The kids and I all sat on the floor around our Passover feast of a rotisseire chicken (lamb was too complicated), radishes (horseradishes were too hot), salty water and spinach (I forgot the parsley), and toasted naan bread (which still contained some yeast, but looked pretty flat to us and we all liked it).
We got to the part in the Haggadah reading of the plagues. In order to make it personal I mentioned, "So, Skyler would have been dead in the morning if we didn't put blood on our doorposts."
"Would you have put blood on the door?" He asked, worried.
"Of course!" We assured him.
I was struck with a sudden connection I hadn't seen before in the story.

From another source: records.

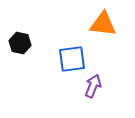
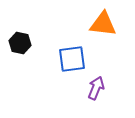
purple arrow: moved 3 px right, 2 px down
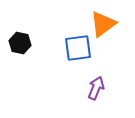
orange triangle: rotated 44 degrees counterclockwise
blue square: moved 6 px right, 11 px up
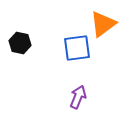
blue square: moved 1 px left
purple arrow: moved 18 px left, 9 px down
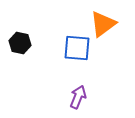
blue square: rotated 12 degrees clockwise
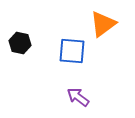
blue square: moved 5 px left, 3 px down
purple arrow: rotated 75 degrees counterclockwise
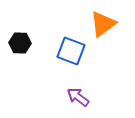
black hexagon: rotated 10 degrees counterclockwise
blue square: moved 1 px left; rotated 16 degrees clockwise
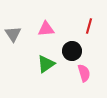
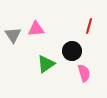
pink triangle: moved 10 px left
gray triangle: moved 1 px down
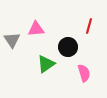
gray triangle: moved 1 px left, 5 px down
black circle: moved 4 px left, 4 px up
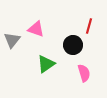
pink triangle: rotated 24 degrees clockwise
gray triangle: rotated 12 degrees clockwise
black circle: moved 5 px right, 2 px up
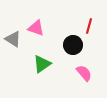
pink triangle: moved 1 px up
gray triangle: moved 1 px right, 1 px up; rotated 36 degrees counterclockwise
green triangle: moved 4 px left
pink semicircle: rotated 24 degrees counterclockwise
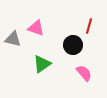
gray triangle: rotated 18 degrees counterclockwise
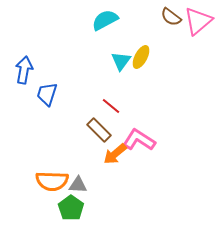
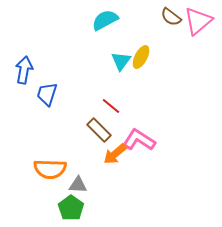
orange semicircle: moved 2 px left, 12 px up
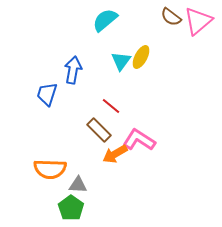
cyan semicircle: rotated 12 degrees counterclockwise
blue arrow: moved 49 px right
orange arrow: rotated 10 degrees clockwise
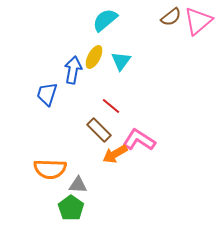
brown semicircle: rotated 75 degrees counterclockwise
yellow ellipse: moved 47 px left
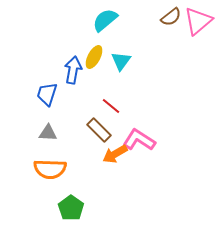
gray triangle: moved 30 px left, 52 px up
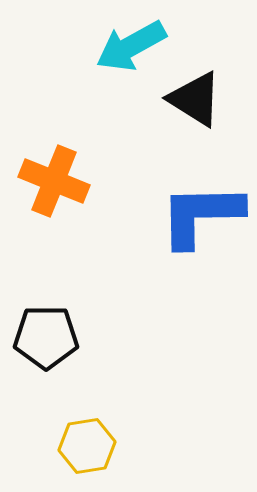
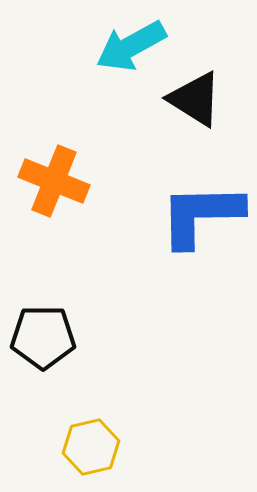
black pentagon: moved 3 px left
yellow hexagon: moved 4 px right, 1 px down; rotated 4 degrees counterclockwise
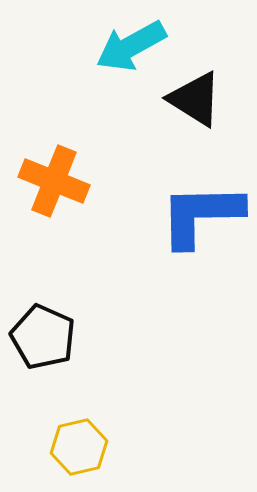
black pentagon: rotated 24 degrees clockwise
yellow hexagon: moved 12 px left
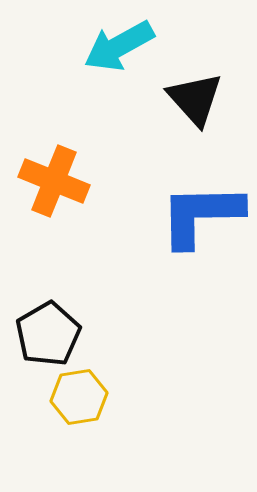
cyan arrow: moved 12 px left
black triangle: rotated 16 degrees clockwise
black pentagon: moved 5 px right, 3 px up; rotated 18 degrees clockwise
yellow hexagon: moved 50 px up; rotated 4 degrees clockwise
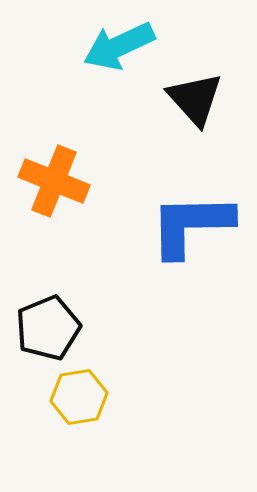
cyan arrow: rotated 4 degrees clockwise
blue L-shape: moved 10 px left, 10 px down
black pentagon: moved 6 px up; rotated 8 degrees clockwise
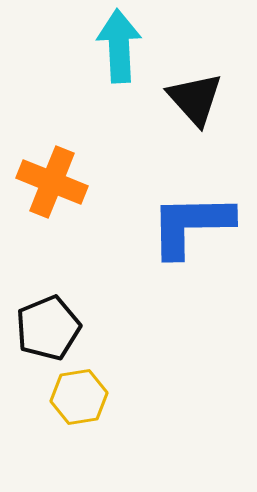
cyan arrow: rotated 112 degrees clockwise
orange cross: moved 2 px left, 1 px down
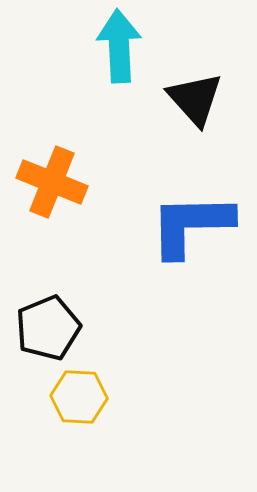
yellow hexagon: rotated 12 degrees clockwise
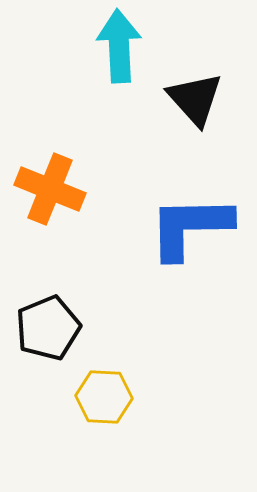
orange cross: moved 2 px left, 7 px down
blue L-shape: moved 1 px left, 2 px down
yellow hexagon: moved 25 px right
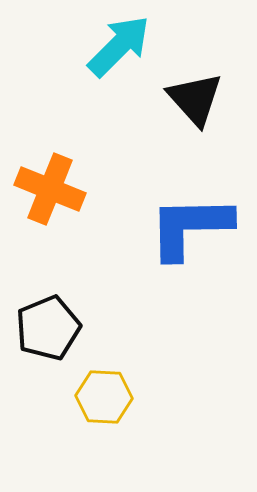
cyan arrow: rotated 48 degrees clockwise
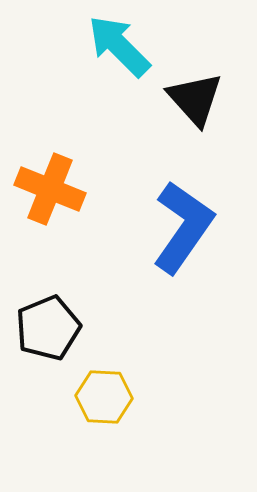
cyan arrow: rotated 90 degrees counterclockwise
blue L-shape: moved 7 px left; rotated 126 degrees clockwise
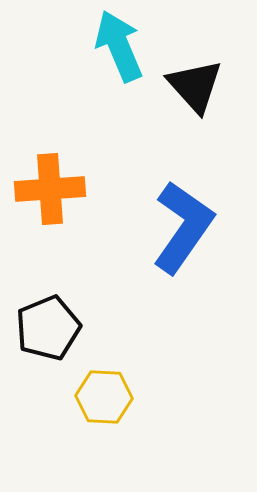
cyan arrow: rotated 22 degrees clockwise
black triangle: moved 13 px up
orange cross: rotated 26 degrees counterclockwise
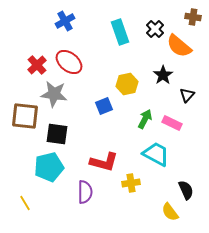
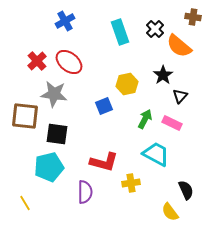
red cross: moved 4 px up
black triangle: moved 7 px left, 1 px down
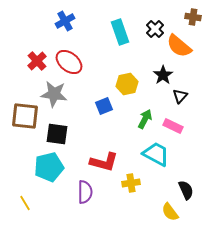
pink rectangle: moved 1 px right, 3 px down
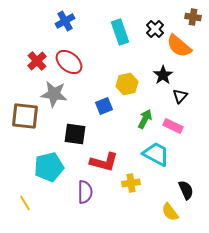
black square: moved 18 px right
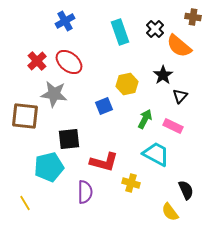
black square: moved 6 px left, 5 px down; rotated 15 degrees counterclockwise
yellow cross: rotated 24 degrees clockwise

"What is coming up this weekend?"
After a few guessing tries (Spring Break, Grandma's Birthday, Easter) the kids found the answer I was looking for, General Conference.
"What if President Monson asked us to put lamb's blood on our doors?" Everyone quickly agreed they would do it.
I asked if they thought he would. We discussed what other things he might be warning us about and asking us to do that might be just as important as marking our doorposts with blood.
On Easter, we watched the Exodus movie. We had to frequently tell Skyler to close his eyes (and he'll probably be sleeping in our room for months) and assure the kids that God didn't look like a boy of 10, but when the lamb's blood on the doorpost part came, we realized we had been wrong. It wasn't the youngest boy, it was the oldest.
Davis looked up in fear. "Would you have put blood on the doors?"
"We would have smeared as much blood as we possibly could all over those door posts and over door to make sure you were safe." I assured him and tucked him in closer to me as we watched the destroying darkness come over Egypt, taking all the first born sons.
We had just finished watching General Conference. What plagues had we been warned about? What measures had we been counseled to give? Would it have been easier to follow one night of smearing blood on posts, than to buckle down and commit to daily family prayer, scripture study and weekly family home evening? Was I, as a mother, taking the prophet's counsel as seriously as the Hebrews had taken Moses' counsel that night?
On Friday Tim told me of another acquaintance of ours that was finalizing her divorce, after her husband's fifteen year battle with pornography. Then he listed a handful of other couples we had known at that time that had also divorced, as a result of pornography addiction. I doubt any of us would have to reach far to feel the affects or pornography on our own family, or our friends and family's families. I've heard it called a modern plague before, and as I sat their snuggled with my family in our dark theater room watching the darkness come into every home, except those who had followed Moses' strange command, I thought the label of a plague wasn't far off.
Tim watched the Priesthood session from home.
Soon after it had started, jokingly I said, "Have they talked about pornography yet?"
"Yeah."
We kinda laughed when not more than ten minutes in or so it had been addressed.
This post felt more epic in my mind. Perhaps it was that deep connection that I personally made and the honest evaluation of asking myself, "Am I taking the modern prophet's counsel as seriously as if Moses had asked me to paint my doorposts in order for my son not to die that very night?"
My answer was not yes. If the prophet has given us, and continually is giving us, ways to protect our families from all sorts of modern plagues (I certainly noticed themes of protecting the traditional family, religious freedoms, and testimony during this weekend's General Conference) are we taking is seriously?
This morning, I remembered some resources on pornography a friend I had met at a retreat had shared on her website. I watched her presentation and at the end she asks what you have felt prompted to do. What I felt prompted to do, was record and share this post (to also order the suggested books, and to actually read Good Pictures, Bad Pictures--which I ordered months ago with my kids) and to look seriously at other counsel given at General Conference this weekend.
AND just for good measure, I must record my favorite talk by Wilford W. Andersen (on hearing the music of the gospel, not merely dancing the steps), that after watching it once, I put it back to the beginning of the talk just to watch it again. Beautiful!!!